A la mémoire d'André Peytavin

18/2/1964

André Peytavin, Ministre du Commerce du Sénégal, est mort le 3 février 1964, victime de son dévouement à l'Afrique. Dans cette chronique Georges Le Brun Keris, qui fut un de ses intimes, évoque pour nous ce que fut sa vie et le sens de son sacrifice.

 

André Peytavin : je me le rappelle la veille de son premier départ pour l'Afrique. Comme j'imaginais peu qu'un jour il adopterait la nationalité d'un pays africain et qu'il en serait sept années consécutives ministre ! Comme j'imaginais peu qu'un jour, pleurant sa fin prématurée, je citerais du moins sa vie comme exemplaire de tout ce que peut un chrétien, et même simplement un homme de bien, dans le Tiers-monde.

Je le revois, avec ses cheveux mal plantés, ses yeux si clairs et son sourire un peu timide, m'interrogeant sur cette Afrique à laquelle, vétérinaire frais émoulu de Nogent, il avait décidé de consacrer sa vie. Je le revois aussi, voici quelques mois à Dakar, Conseiller très écouté du Président Senghor, dont il a été constamment le compagnon de gouvernement. Je mesure le chemin parcouru pendant ces quelques douze ans. A quoi André Peytevin dût-il ce destin exceptionnel qui d'étudiant chrétien l'a mené à contribuer directement à la naissance d'un nouvel État ?

Je dirai d'abord : à sa patience. Trop de garçons, débarquant en Afrique avec générosité, s'y jettent à corps perdu dans l'action avant de rien connaître de l'univers noir où cette action s'insère. André Peytevin, pendant son premier séjour, effectué en ce Mali qui s'appelait encore Soudan, s'est abstenu de toute activité politique. Il ne s'est pas non plus cantonné à l'univers clos et parfois mesquin des fonctionnaires européens. Guidé par les Pères Blancs, il s'est mêlé à la vie africaine, apprenant à connaître les âmes et se créant des amitiés. Je sais que les larmes que j'ai versées (pourquoi s'en cacher?) quand j'ai appris sa mort, elles furent versées en même temps par un Jean-Marie Kone, Vice-Président du Mali.

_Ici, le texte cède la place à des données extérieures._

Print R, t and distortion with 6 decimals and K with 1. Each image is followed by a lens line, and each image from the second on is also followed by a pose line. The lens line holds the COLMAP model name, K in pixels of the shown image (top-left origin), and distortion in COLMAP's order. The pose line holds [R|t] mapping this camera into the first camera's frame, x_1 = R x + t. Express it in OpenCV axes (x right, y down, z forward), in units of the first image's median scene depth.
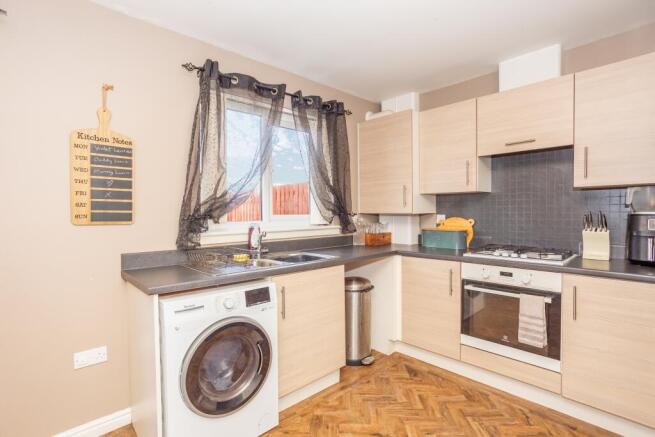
lens RADIAL K [[318.9, 0, 322.7], [0, 318.9, 219.2], [0, 0, 1]] dist [-0.042504, 0.027480]
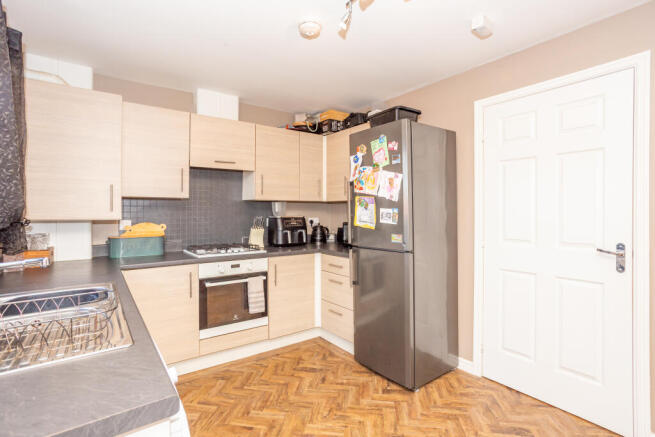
lens RADIAL K [[318.9, 0, 322.7], [0, 318.9, 219.2], [0, 0, 1]] dist [-0.042504, 0.027480]
pose [[0.116697, -0.010105, 0.993116, -0.659689], [0.026192, 0.999632, 0.007094, -0.013306], [-0.992822, 0.025184, 0.116918, 0.516743]]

C'est au Sénégal, lors d'un second séjour, qu'il devait entreprendre l'action politique qui allait l'amener à un portefeuille ministériel. Cette action politique, il l'a poursuivie sous le signe de la générosité. Je l'entends encore m'expliquer sa volonté d'aider l'Afrique à se trouver elle-même. J'ai malheureusement égaré une lettre où il expliquait le don de soi qu'il lui faisait. Il ignorait, hélas, qu'il porterait ce don jusqu'à l'ultime sacrifice, victime d'une des endémies de son continent d'adoption.

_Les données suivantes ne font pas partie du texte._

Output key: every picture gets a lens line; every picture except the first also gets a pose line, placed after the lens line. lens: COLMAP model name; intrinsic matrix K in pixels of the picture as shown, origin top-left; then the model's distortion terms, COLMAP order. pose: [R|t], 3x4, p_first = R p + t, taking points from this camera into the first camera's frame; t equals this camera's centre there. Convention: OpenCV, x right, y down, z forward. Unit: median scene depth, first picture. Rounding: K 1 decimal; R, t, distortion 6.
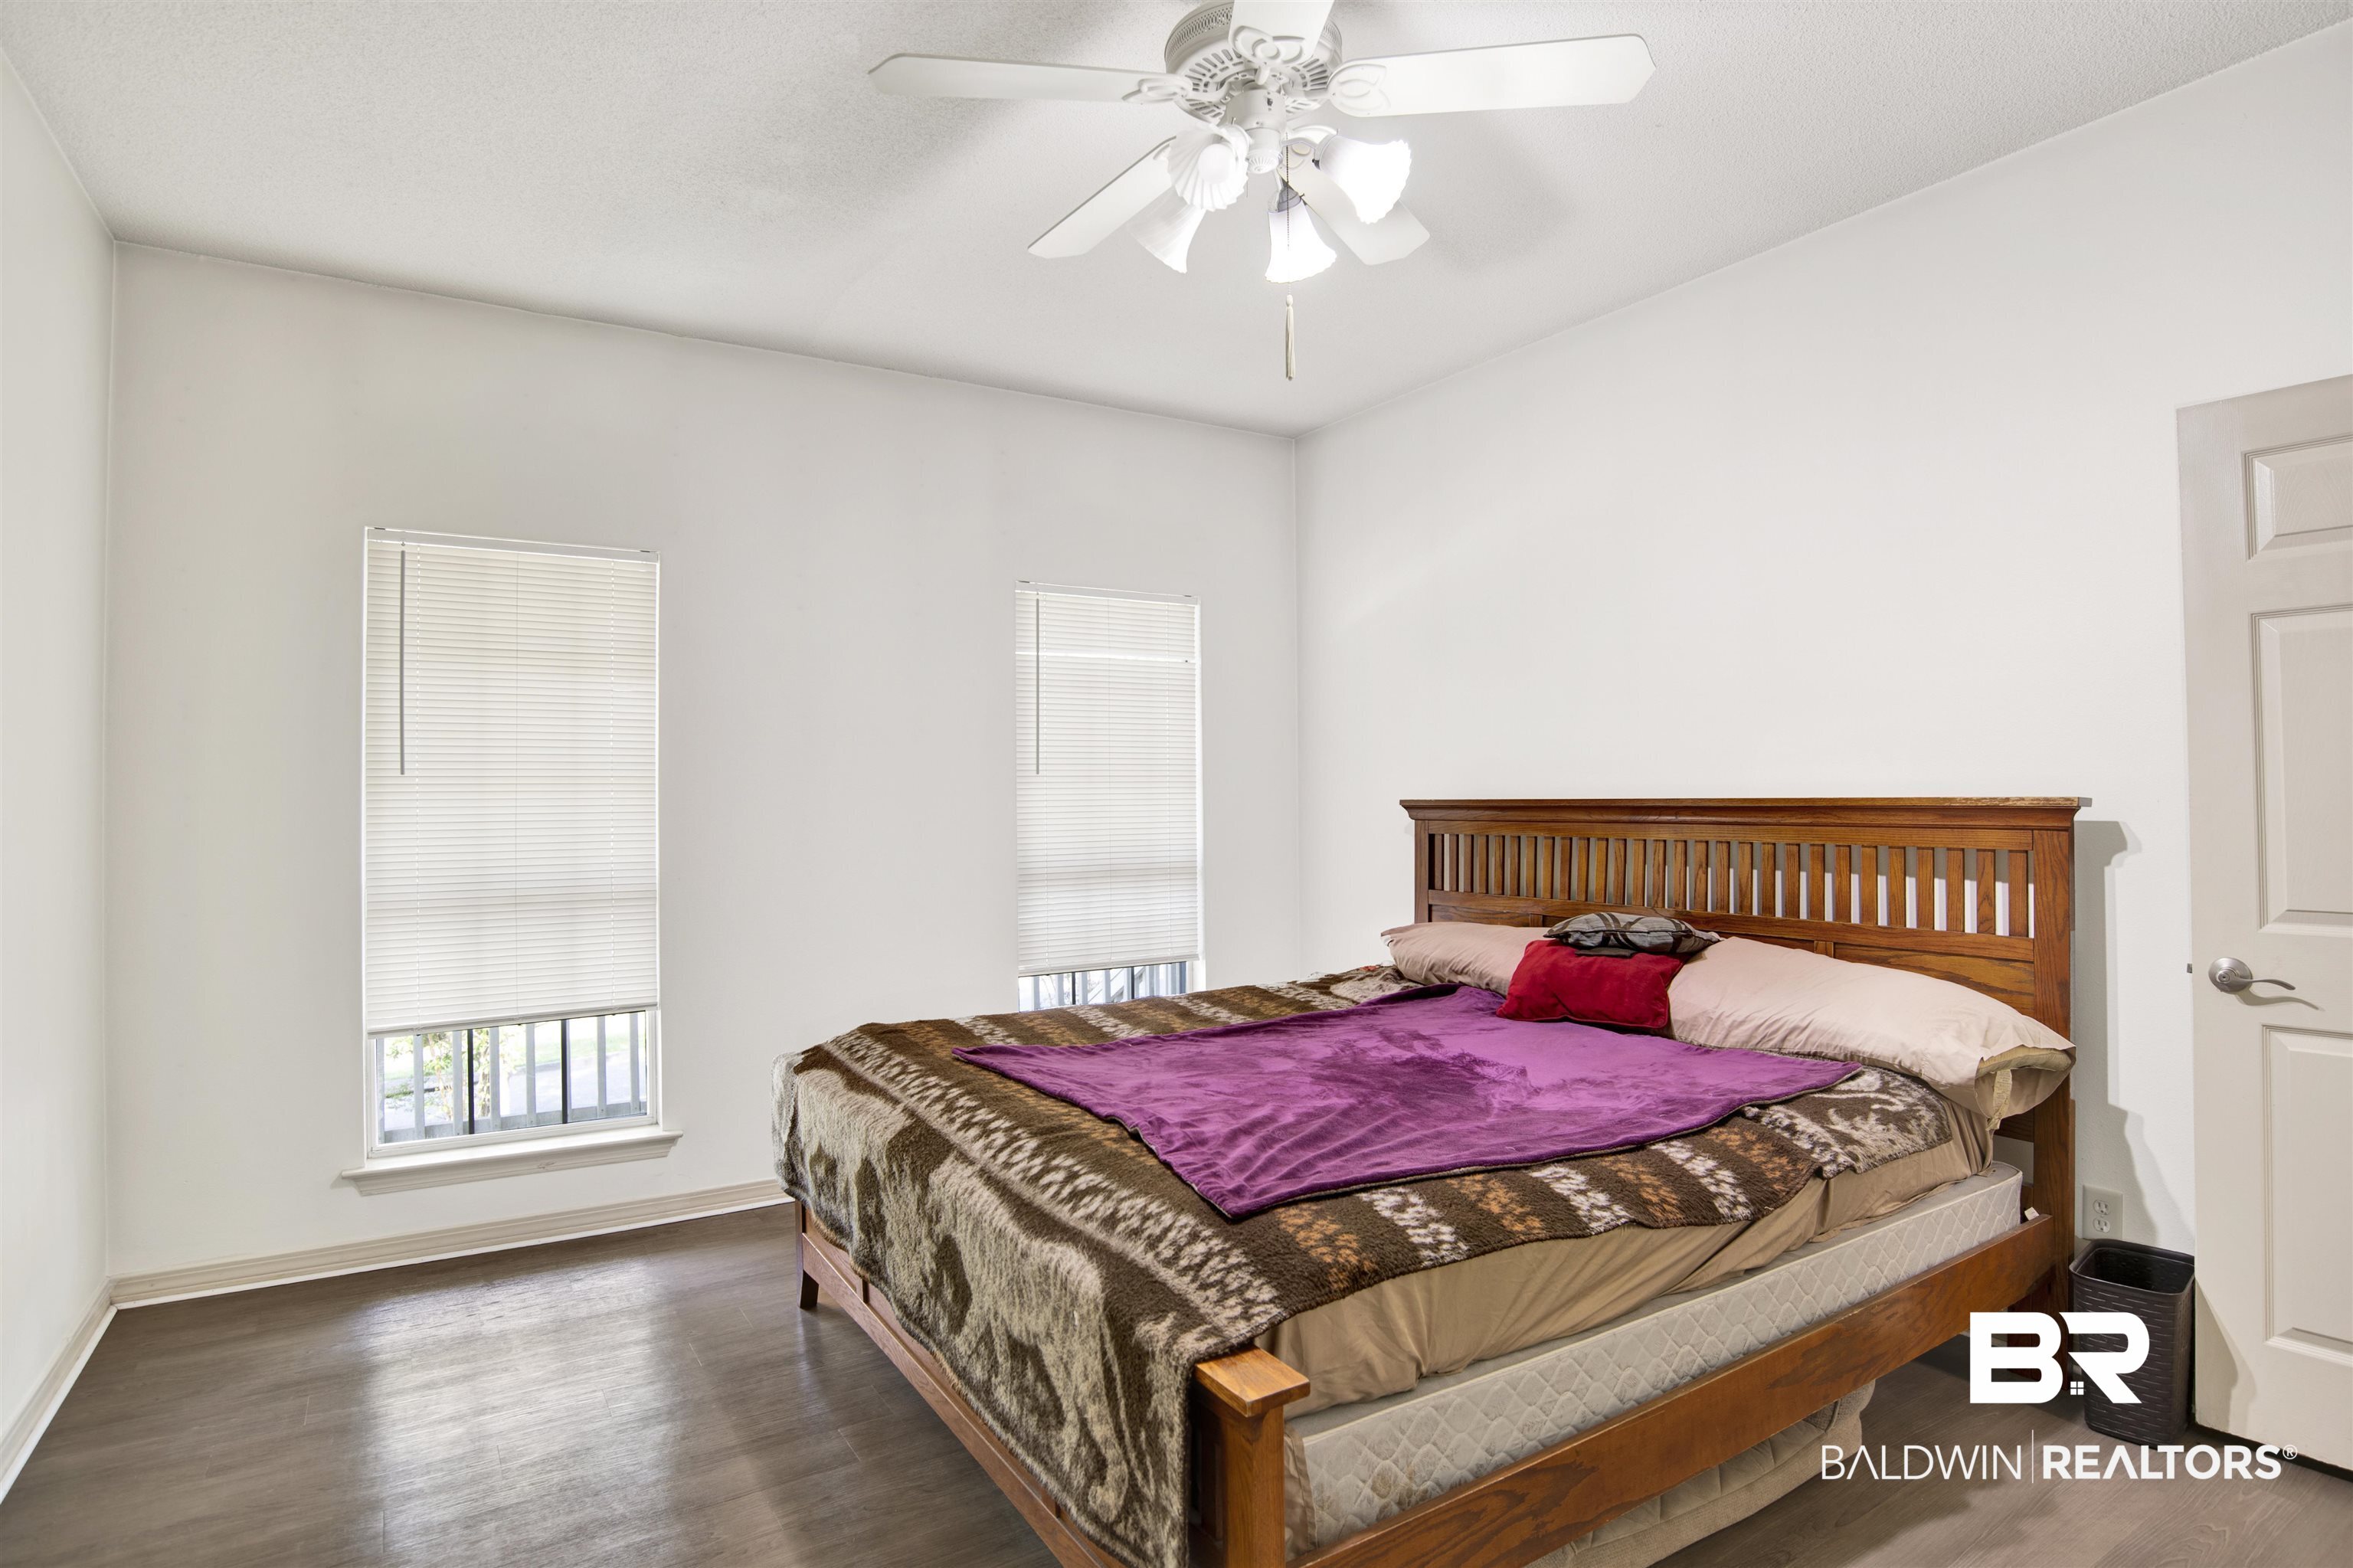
lens RADIAL K [[1228.4, 0, 1166.2], [0, 1228.4, 775.5], [0, 0, 1]] dist [-0.059070, 0.018803]
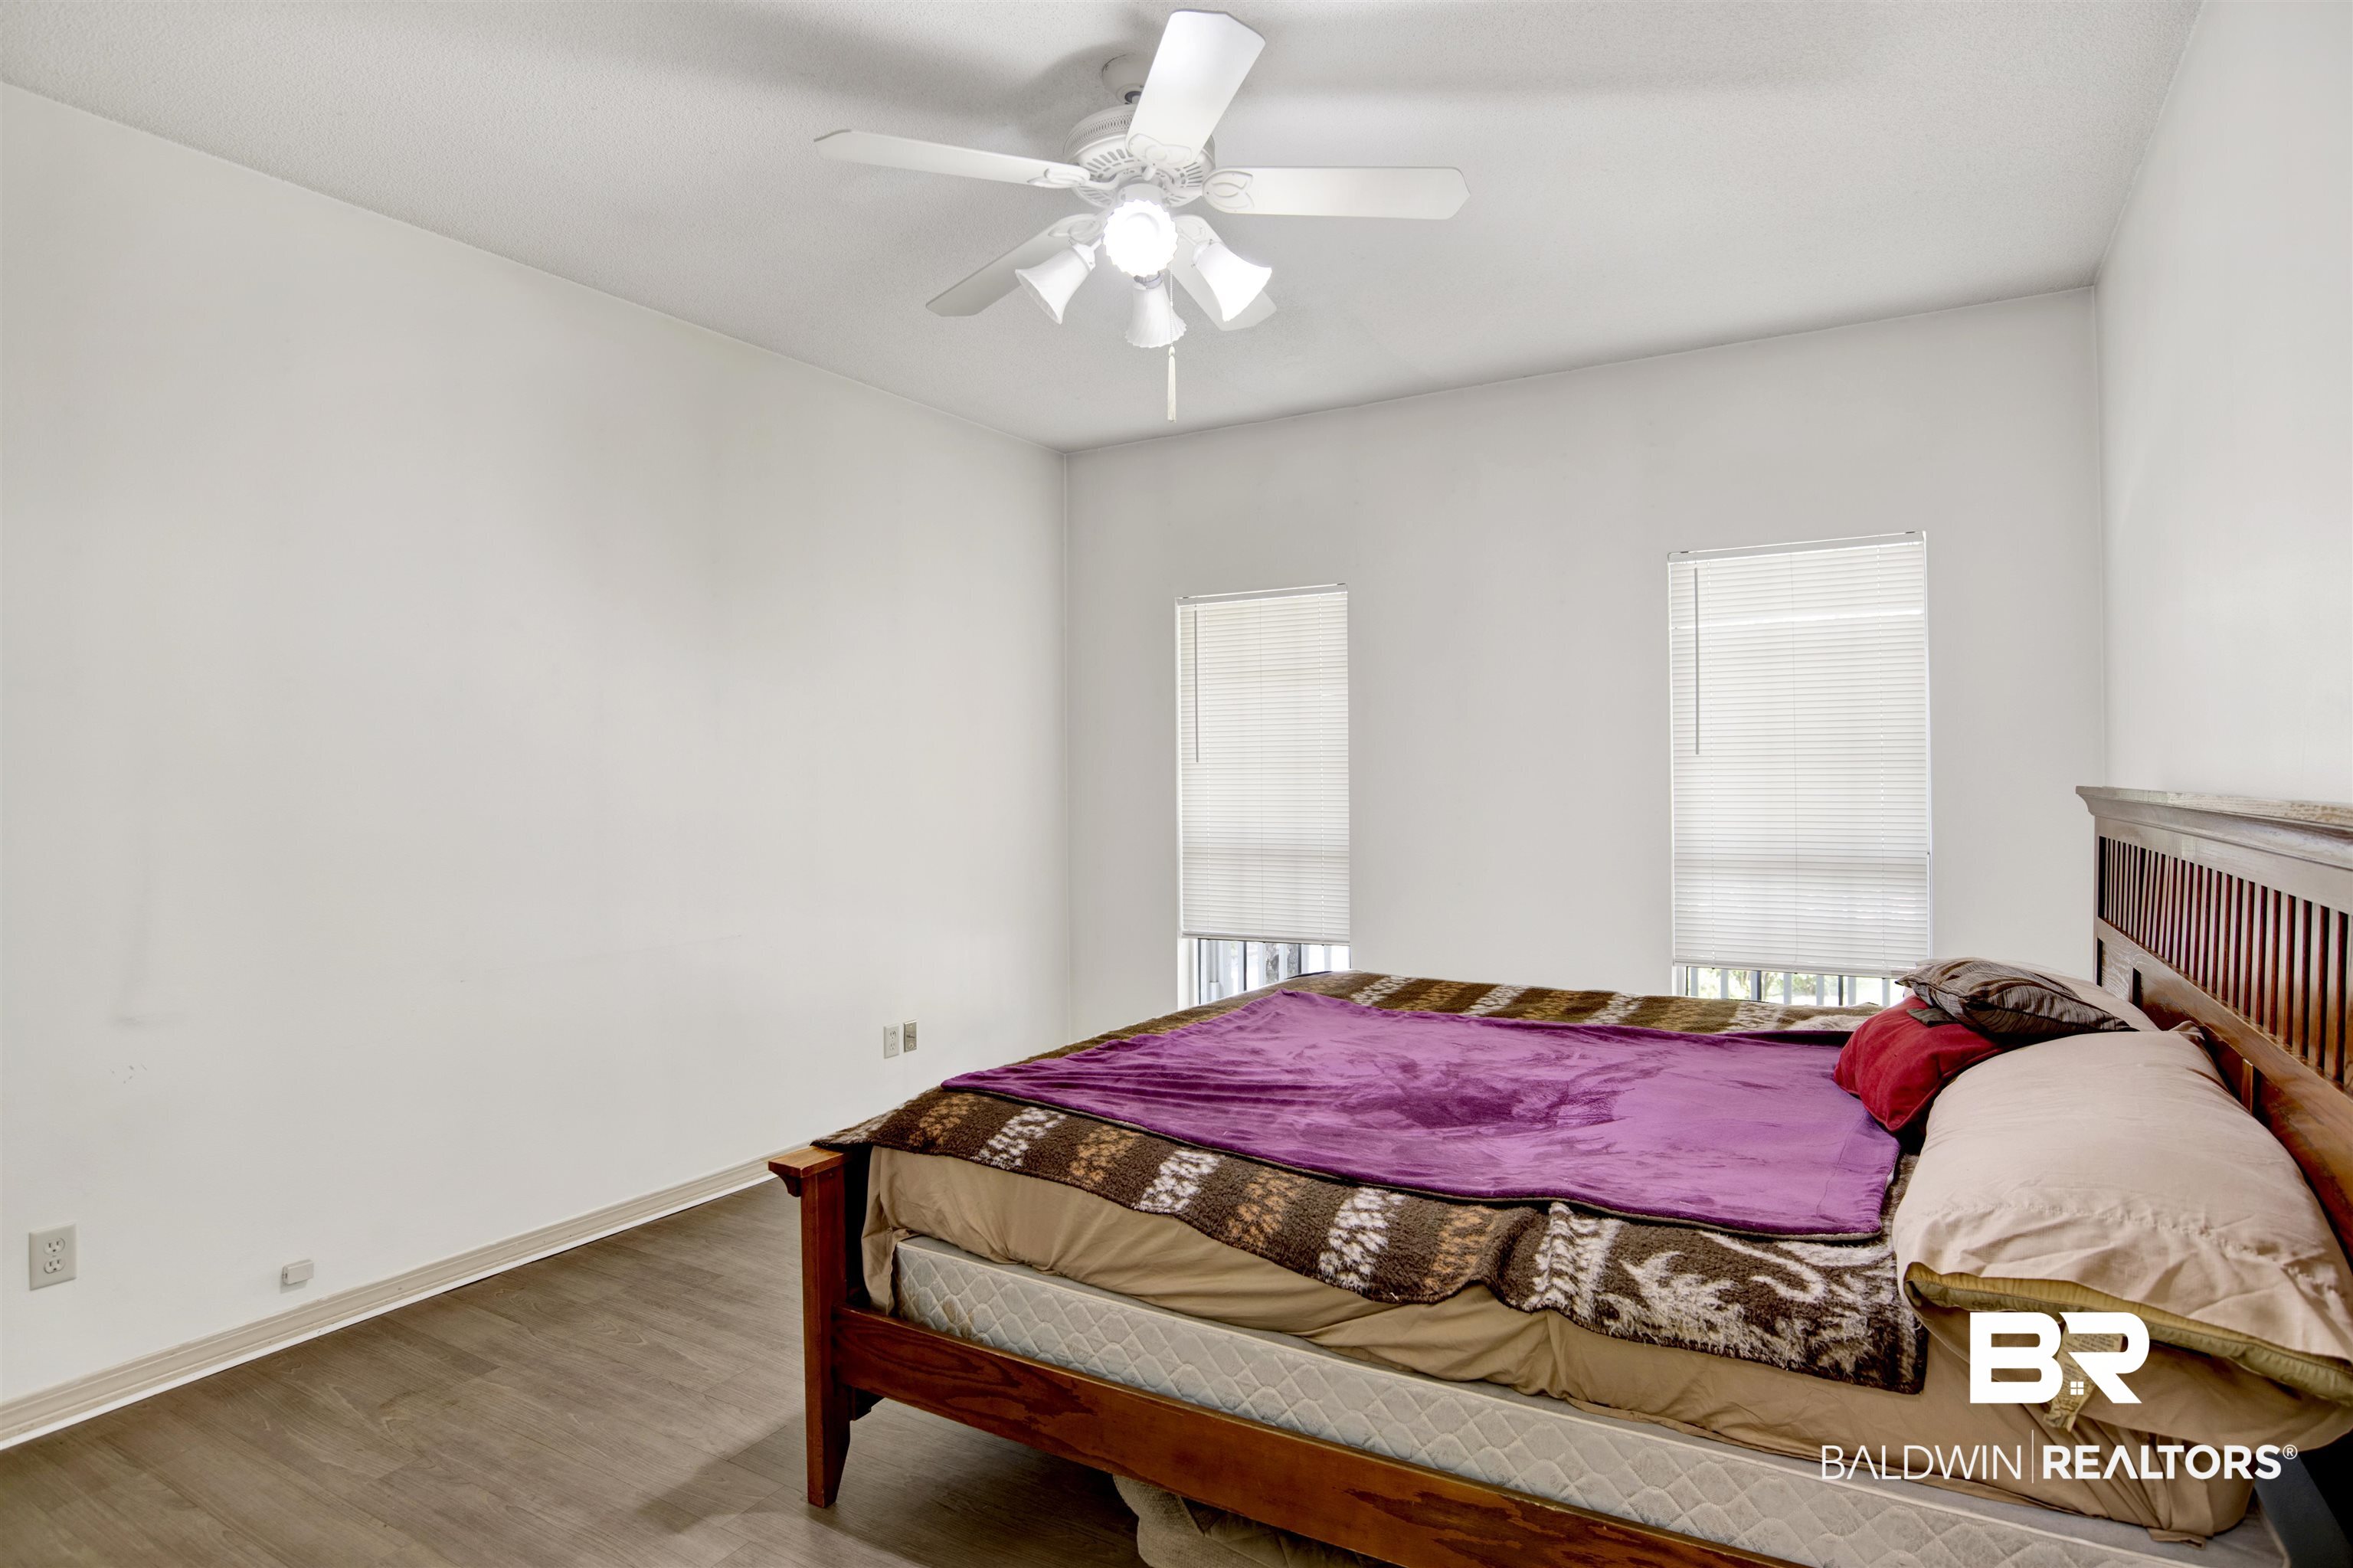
lens RADIAL K [[1248.2, 0, 1256.7], [0, 1248.2, 775.6], [0, 0, 1]] dist [-0.061148, -0.000014]
pose [[0.472390, 0.004074, -0.881380, 1.141429], [0.015699, 0.999792, 0.013035, -0.005739], [0.881250, -0.019994, 0.472228, 0.506669]]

Troisième qualité par quoi il est exemplaire à ceux qui veulent œuvrer pour le Tiers-monde : la modestie. Si les Africains ont fait de lui un des leurs, c'est qu'il ne les a jamais « paternalisés ». Il fut toujours à leur disposition sans jamais prétendre les dominer, mettant à leur service son intelligence et sa probité.

Plus éclatant qu'un autre, le destin d'André Peytevin n'est pas d'une essence si exceptionnelle qu'on pourrait le croire. A l'heure où toute une partie de l'Afrique noire s'ensanglante et sombre dans le génocide et la barbarie, on me demande souvent comment il se fait que les pays francophones soient presque sans heurt, tout au moins jusqu'à présent, passés de la colonisation à l'indépendance. Ils le doivent à la sagesse de certains de leurs hommes d’État. Ils le doivent au caractère progressif de la décolonisation française – de la Constitution de 1946 à la loi-cadre de 1958 – qui fit de cette indépendance non pas un choc, mais l'ultime étape d'une évolution. Ils le doivent encore plus à quelques hommes, chrétiens ou non, qui, tel André Peytevin, furent là, tout à la fois pour rassurer par leur présence même leurs compatriotes français et pour aider leurs nouveaux compatriotes africains dans ce moment difficile de leur devenir.

André Peytevin n'avait pas trente huit ans à l'heure de sa mort, mais sa vie avait déjà pris tout son sens : il fut comme le pionner de ce monde nouveau que peut engendrer la rencontre de l'Europe avec la vitalité africaine.